LeCun may not be correct to dismiss concerns but  I think the concept "dominance" could be very useful concept for AI safety people to apply (or at least grapple with). 

The thing about the concept is it seems as if it could be defined in game theoretic terms fairly easily and so could be defined in a fashion independent of the intelligence or capabilities of an organism or entity. Plausibly, it could be measured and analyzed more objectively than "aligned to human values", which appears to depend one's notion of human values. 

Defined well, dominance would be the organizing principle, the source, of an entity's behavior. So if it was possible to engineer an AI for non-dominance, "it might become dominant for other reasons" (argued here multiple time) wouldn't be a valid argue because achieving dominance or non-dominance would be the overriding reason/motivation that the entity had and no "other reason" would override that. 

And I don't think the concept itself guarantees a given GAI would be created safety. It would depend on the creation process. 

  1. A process where dominance is an incidental quality, it seems like an apparently nondominant system could become dominant unpredictably. While Bing Chat wasn't a GAI, it's shift to dominant and malevolent seems like a reasonable warning for blind training. 
  2. In a process which attempts to evolve non-dominant behavior. Here I think it's an open question whether the thing can be guaranteed non-dominant. 
  3. A system where a nondominant system is explicitly engineered. One might even be able logically guarantee this in the fashion of provably correct software. Of course, explicitly engineered systems seem to be losing to trained/evolved systems. 

I think this is sort of the idea behind a satisficer. Make something that basically never tries too hard, therefore will never reach up to the "conquer the world" class of solutions as they're way too extreme and you can do good enough with far less. That said, I'm not sure if satisficers are actually proven to be fully safe either.

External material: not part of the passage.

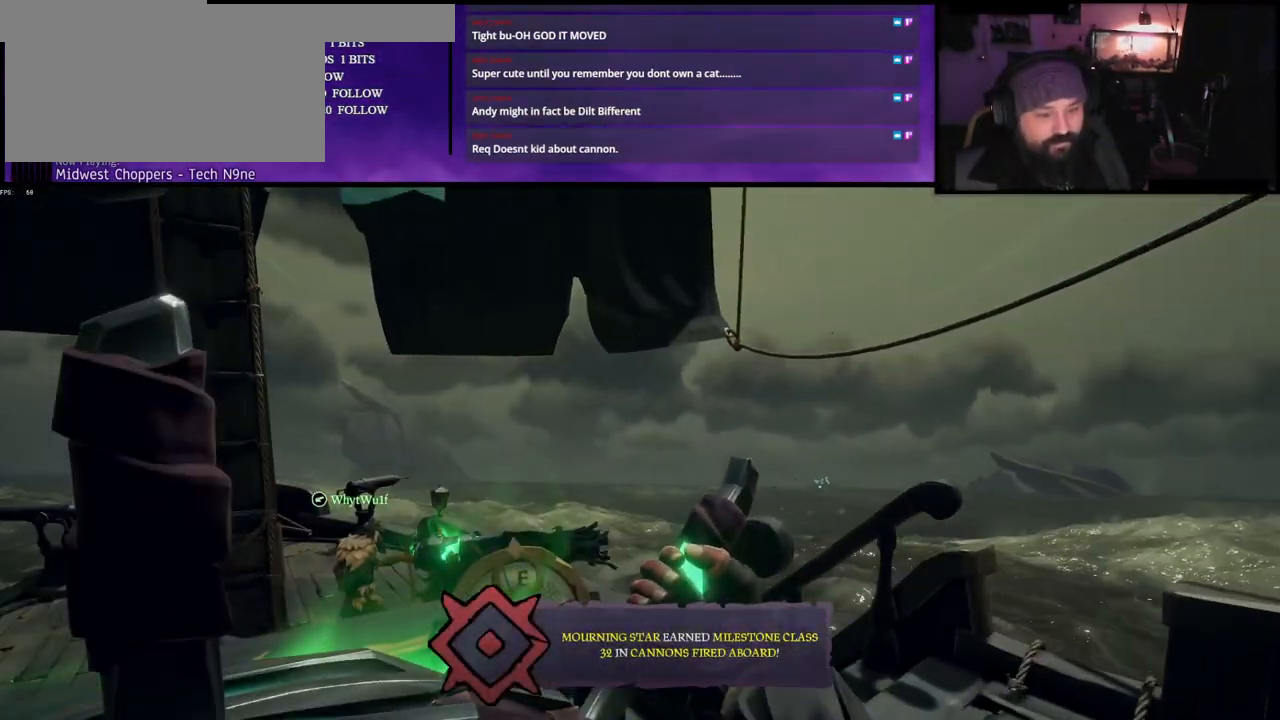
{"keys": ["d"], "events": []}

Something like this is argued to be why humans are frankly exceptionally well aligned to basic homeostatic drives, and the only real failure modes that happened are basically obesity, drugs and maybe alcohol as things that misaligned us with basic needs, as hedonic treadmills/loops essentially tame the RL part of us, and make sure that reward isn't the optimization target in practice, like TurnTrout's post below:

https://www.lesswrong.com/posts/pdaGN6pQyQarFHXF4/reward-is-not-the-optimization-target

Similarly, 2 beren posts below explain how the PID control loop may be helpful for alignment:

https://www.lesswrong.com/posts/3mwfyLpnYqhqvprbb/hedonic-loops-and-taming-rl

https://www.beren.io/2022-11-29-Preventing-Goodheart-with-homeostatic-rewards/

Defined well, dominance would be the organizing principle, the source, of an entity's behavior. 

I doubt that. Dominance is the result, not the cause of behavior. It comes from the fact that there are conflicts in the world and often, only one side can get its will (even in a compromise, there's usually a winner and a loser). If an agent strives for dominance, it is usually as an instrumental goal for something else the agent wants to achieve. There may be a "dominance drive" in some humans, but I don't think that explains much of actual dominant behavior. Even among animals, dominant behavior is often a means to an end, for example getting the best mating partners or the largest share of food.

I also think the concept is already covered in game theory, although I'm not an expert.